In my view the very discussion is absurd. The terms “left” and “right” to describe different political viewpoints weren’t even used until after the French Revolution and they meant utterly different things now than they did then. A conservative of today no more resembles a conservative of then or a liberal of today a liberal then than I resemble Angelina Jolie which is to say not at all (barring, of course, as Sam Clemens put it, that natural look of villainy that we all have).

You can barely use the terms “conservative” or “liberal” to make meaningful comparisons between the United States of today and the United States of 40 years ago, let alone of 230 years ago.

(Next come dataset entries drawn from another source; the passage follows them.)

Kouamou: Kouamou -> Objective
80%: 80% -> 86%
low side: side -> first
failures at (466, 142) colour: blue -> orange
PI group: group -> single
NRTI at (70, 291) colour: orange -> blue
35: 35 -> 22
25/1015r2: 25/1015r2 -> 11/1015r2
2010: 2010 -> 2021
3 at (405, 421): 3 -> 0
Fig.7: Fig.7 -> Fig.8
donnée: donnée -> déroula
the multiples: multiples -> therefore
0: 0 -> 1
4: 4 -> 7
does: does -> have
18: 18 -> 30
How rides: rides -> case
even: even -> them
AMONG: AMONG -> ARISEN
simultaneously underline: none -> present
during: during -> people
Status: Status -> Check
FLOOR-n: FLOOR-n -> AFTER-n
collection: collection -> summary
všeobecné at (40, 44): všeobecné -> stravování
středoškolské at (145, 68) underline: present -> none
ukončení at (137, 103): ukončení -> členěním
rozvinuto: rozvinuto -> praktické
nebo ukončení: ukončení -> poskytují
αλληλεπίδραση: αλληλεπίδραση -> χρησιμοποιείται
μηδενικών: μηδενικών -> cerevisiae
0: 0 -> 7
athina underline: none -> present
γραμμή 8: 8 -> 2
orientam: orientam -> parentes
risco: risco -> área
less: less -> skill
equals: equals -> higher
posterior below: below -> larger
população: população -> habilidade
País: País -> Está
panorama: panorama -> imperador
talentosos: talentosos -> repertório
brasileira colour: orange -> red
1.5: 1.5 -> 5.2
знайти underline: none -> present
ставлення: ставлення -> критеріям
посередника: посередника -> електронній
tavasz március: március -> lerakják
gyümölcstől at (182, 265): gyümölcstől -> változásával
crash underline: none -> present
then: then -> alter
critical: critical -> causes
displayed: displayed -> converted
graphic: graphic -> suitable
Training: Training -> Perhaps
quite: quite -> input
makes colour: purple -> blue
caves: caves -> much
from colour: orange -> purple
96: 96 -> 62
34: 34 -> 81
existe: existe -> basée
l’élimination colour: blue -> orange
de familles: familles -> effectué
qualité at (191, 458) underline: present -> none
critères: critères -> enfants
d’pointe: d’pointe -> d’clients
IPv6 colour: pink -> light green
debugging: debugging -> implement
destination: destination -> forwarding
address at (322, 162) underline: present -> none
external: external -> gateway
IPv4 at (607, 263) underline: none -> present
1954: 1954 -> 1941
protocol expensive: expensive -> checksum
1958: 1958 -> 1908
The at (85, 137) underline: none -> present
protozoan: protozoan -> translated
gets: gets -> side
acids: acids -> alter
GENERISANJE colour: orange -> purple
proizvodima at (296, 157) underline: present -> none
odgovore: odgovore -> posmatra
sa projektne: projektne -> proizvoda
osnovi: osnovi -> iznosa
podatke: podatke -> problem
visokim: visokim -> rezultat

That having been said I think that I’ll stick to what, I believe, has been believed since Carlyle’s history of the French Revolution or earlier to Edmund Burke. The American Revolution was a conservative one in that it sought to secure the rights of landholders by restoring what they saw as the old order of things (“the rights of Englishmen”) as opposed to the French Revolution which was progressive in that it sought to overthrow the old order in favor of a new, better one.

Consequently, I would say that, although the American Revolution most definitely was a liberal one, it was not a progressive one and neither today’s conservatives nor today’s progressives can lay any special claim on it.

3 comments… add one
  • steve Link

    Agreed. Same goes for much of the debates about the 1800s and early 1900s. The parties are much different now.

    Steve

  • PD Shaw Link

    I agree with your description of the American Revolution. Americans probably need a better understanding of the Glorious Revolution to understand that most of our governmental innovations were essentially an attempt to recreate something that had been broken. If you don’t understand how Alexander Hamilton’s proposal for an elected monarch could have been seriously considered, then you probably think all of the Founding Fathers prayed at the alter of Thomas Paine.

  • It might also help if they knew why John Washington decided to stay in the colonies rather than return to England as he’d planned. It wasn’t because he had nothing in the home country—the Washingtons continued to own land in England in George’s time.

    Jefferson is an interesting case, too. If the speculations about his Welsh origins are correct timing of their emigration would certainly suggest a connection with the Glorious Revolution. About the Randolphs there is little doubt: they fled the Glorious Revolution and were unable to regain their property after the restoration of the monarchy.

    That’s a pattern common to the southern founding fathers. The northern founding fathers tended more to be of burgher stock.